Chinese President Xi Jinping’s belt and road countries spans three continents, entails around $1.4 trillion of promised infrastructure investments and is ten times bigger than the US Marshall Plan that helped rebuild western Europe after the Second World War. In the fifth year of its implementation, the BRI effectively has established an inspirational global agenda with huge financial and geopolitical repercussions. At the core of the BRI is China’s attempt to remodel its own identity and to reconstruct global history. Chinese political elites view their country as a morally superior model of civilization with its own unique economic development path. Given this rhetoric — but also due to pragmatic needs — the normative and cognitive dimensions of China’s new strategic narrative require more scrutiny. However, while the growing alarmist assessments have largely overlooked the role of identity, ideology and history in the BRI, it is arguably more challenging for China’s leadership than geopolitical competition.
China’s changing identity
As China remains a ‘partial power’, the Chinese elites’ outward-looking ideology is ever evolving — their unsettled spirit mirrored in the ideational consequences of the BRI discourses: who they are and who they ought to become is wide open. Domestically, the BRI reinforces the search for a ‘natural’ Chinese identity and fuels the following questions: Is China a Eurasian or a Pacific country, or both, and what does this mean strategically and culturally? Should China, under the helm of the Communist party, act as a sovereign nation-state or a civilization? These questions are further complicated by the fact that the country’s citizens remain quite inward-oriented and do not necessarily support a globally engaged China. Moreover, whether a society that has culturally been a land animal since a Ming emperor in 1525 burned the magnificent treasure fleet of Zheng He to ashes can develop a seafaring civilization supportive of a future maritime power is questionable.

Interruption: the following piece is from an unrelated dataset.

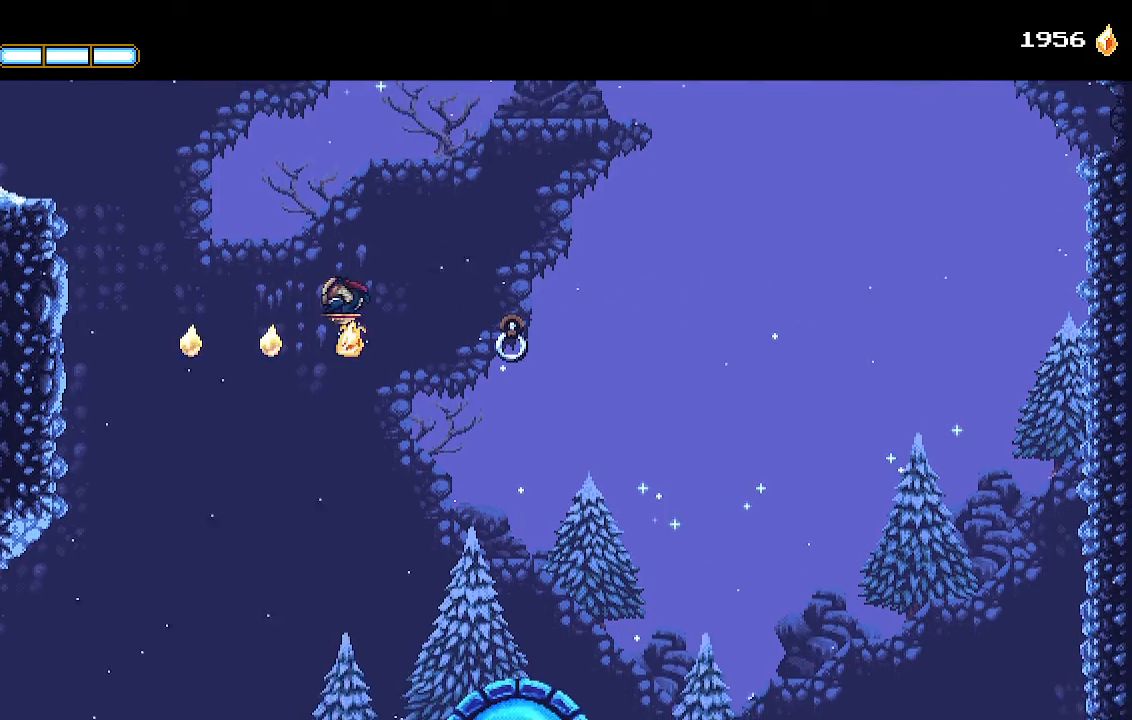
{"dt_ms": 500, "buttons": ["L1", "DPAD_LEFT"], "left_stick": "center", "right_stick": "center", "events": [[333, "CROSS", "down"], [467, "CROSS", "up"], [467, "L1", "down"]]}
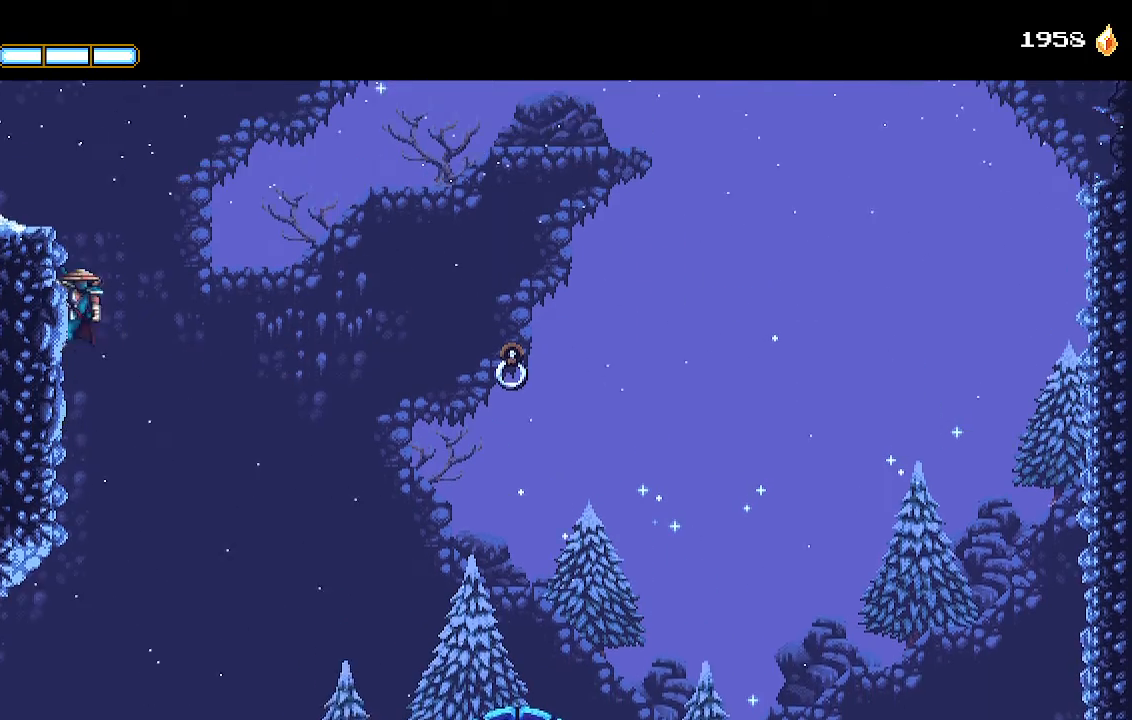
{"dt_ms": 500, "buttons": ["DPAD_LEFT"], "left_stick": "center", "right_stick": "center", "events": [[67, "CROSS", "down"], [100, "L1", "up"], [133, "CROSS", "up"], [167, "L1", "down"], [200, "CROSS", "down"], [300, "L1", "up"], [333, "CROSS", "up"]]}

So far, the historical narratives of BRI rhetoric indicate a return to a ‘primordial’, that is, original and natural, world order but under modern conditions. This includes the use of imagery of ancient Eurasian trade networks, which put China at the centre of a ‘community of human destiny: an envisioned hyper-interdependent globalized modernity coupled with a new type of moral order based on notions from ancient Chinese philosophy such as tianxia (all under heaven). Thus the identity under construction springs from the cultural and normative treasures of its long history as much as from its more recent successes of economic modernization. Yet, the inclusive aims of the notion of ‘community of human destiny’ notwithstanding, China’s historical statecraft causes suspicions. Not only do the corresponding tianxia discourses imply normative exceptionalism, but the side-lining of controversial aspects of history or the selection of one-sided representations can lead to unexpected controversies.